Yeniden göreve gelince, ne yapsa yeri? Kendisine karşı saygılı tüm kurum mensuplarına giriştiği, yıldırma politikası, disiplin koğuşturmaları, geçici uzaklaştırmalar, sözleşme fesihleri, sürgünler birbirini izledi. Sanatçılardan bazıları, istifa yolunu seçtiler.

Şimdilerde, bir «turne» uygulamasına geçildi. Kültür Bakanlığınca, «Bölge Tiyatroları» olarak tanımlanan, ancak genel müdürlükçe, «Adana, Elazığ ve Erzurum turneleri» diye adlandırılan bu uygulama, sanatçılar arasında yeni kaygılara yol açtı. Şimdiye değin, turne programlarında gidiş ve dönüş tarihleri belirlenir ve duyurulurdu.

Duyuruldu, duyurulmadı değil. Ama, nasıl? On günlük programlar diyelim, uçak gidiş parası veriliyor, dönüş parası yok.
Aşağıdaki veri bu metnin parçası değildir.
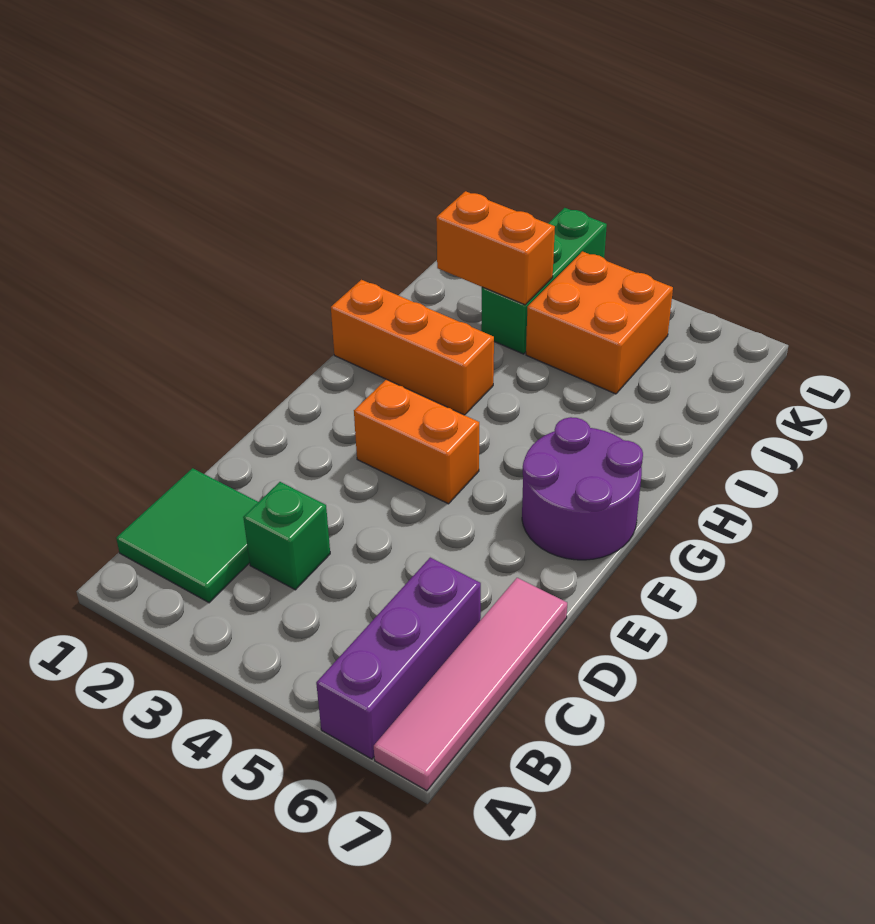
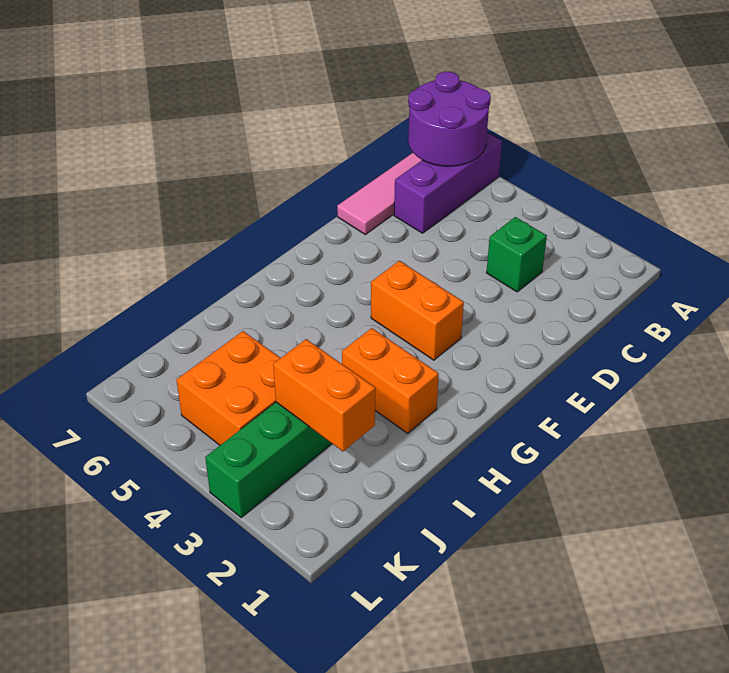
green tile B1:C2 level 1 -> none
purple round brick F6:G7 level 1 -> purple round brick A6:B7 level 2
orange brick H1:H3 level 1 -> orange brick H2:H3 level 1

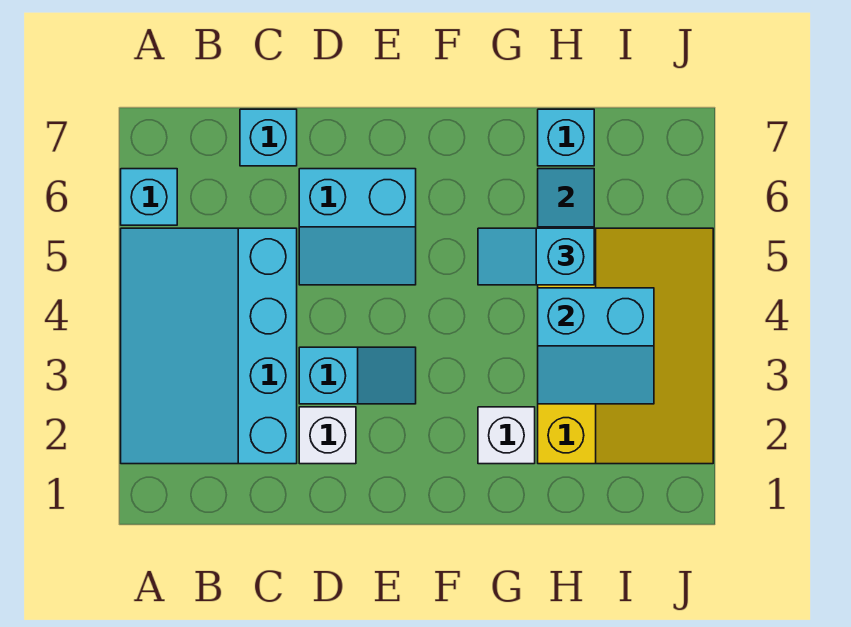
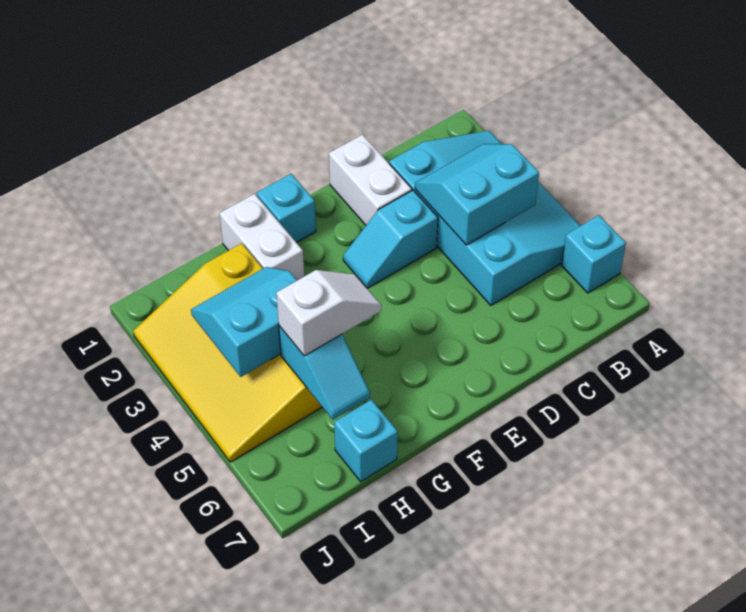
cyan brick C7 level 1 -> cyan brick F1 level 1
white brick D2 level 1 -> white brick D1:D2 level 1
cyan slope D5:E6 level 1 top 6 -> cyan slope B3:C4 level 2 top 4
white brick G2 level 1 -> white brick G1:G2 level 1
cyan slope G5:H5 level 3 top H -> white slope G5:H5 level 3 top H

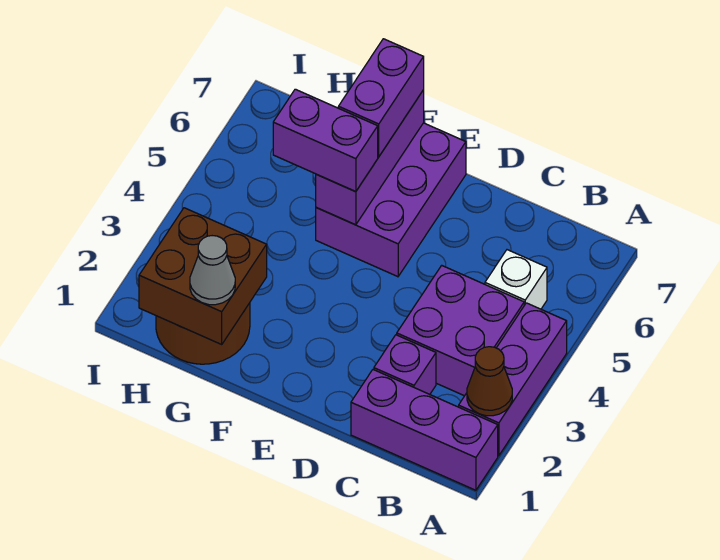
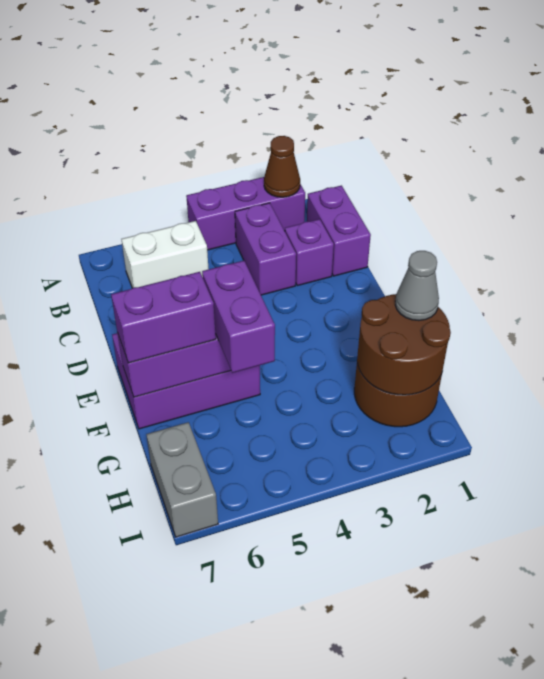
purple brick A1:C1 level 1 -> purple brick B1:C1 level 1
purple brick B3:C4 level 1 -> purple brick B3:C3 level 1
white brick B5 level 1 -> white brick B5:B6 level 1
brown brick G1:H2 level 2 -> brown round brick G1:H2 level 2
none -> grey brick H7:I7 level 1

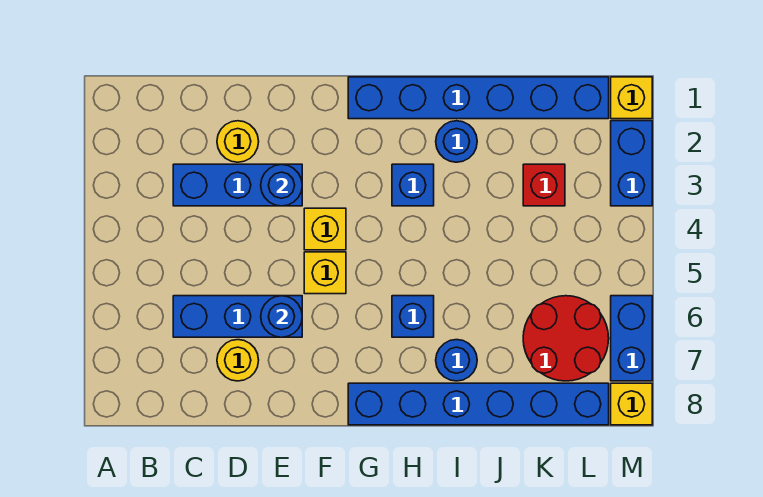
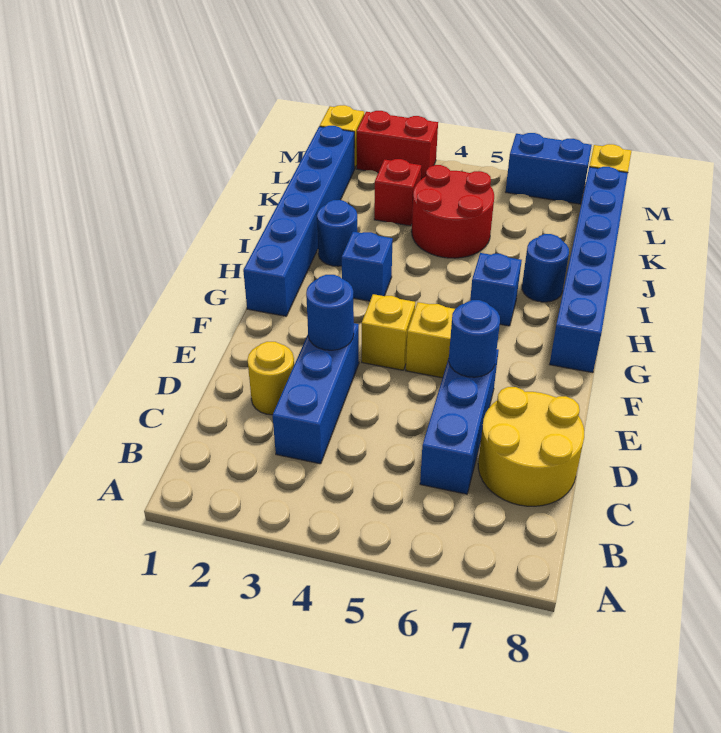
yellow round brick D7 level 1 -> yellow round brick C7:D8 level 1
red round brick K6:L7 level 1 -> red round brick J4:K5 level 1
blue brick M2:M3 level 1 -> red brick M2:M3 level 1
On gün sonra, bir on gün daha uzatılır mı, uzatılmaz mı? Adana grubu daha önce gitti, Elazığ grubu dün yola çıktı. Sanatçılar, şu sorulara yanıt aradılar kafalarında:

— Nereye gidiyorum? Ne zaman gidiyorum? Dönüş ne zaman? Yoksa gittiğim yerden başka bir yere de mi gideceğim? Yoksa, temelli orada mı kalacağım? Askere giden bile, görevinin olağan koşullarda ne zaman sona ereceğini bilerek gider... Sanatçıların gönülleri alınmaya çalışılıyor.:

— Evladım, on günlük paranızı veriyorum. Dönüşte belki otobüsle getiririm, niye merak ediyorsunuz?

Biri çıkıp da sorsa:

— Ayten’ hanım niye çıkmıyor? Deniz hanım neden gitmiyor da, belirli kişiler, sürgüne yollanır gibi gönderiliyor turnelere? Dökme suyla değirmen mi döner?

Ayten hanımın «nasıl becerdi?» reklamı da, sürüp gitmekte. «Bağdat Hatun»u oynamış bir sanatçıya haksızlık bu. Hemen ardından reklama çıkması eleştiriliyor. Ayten hanımı kim harcıyor böyle? Reklam programı çok eski bir anlaşma besbelli. Ama, sanatçı, kendi sanatına, geleceğine de dikkat etmeli değil mi? Sanata, sanatçıya yazık olmuyor mu?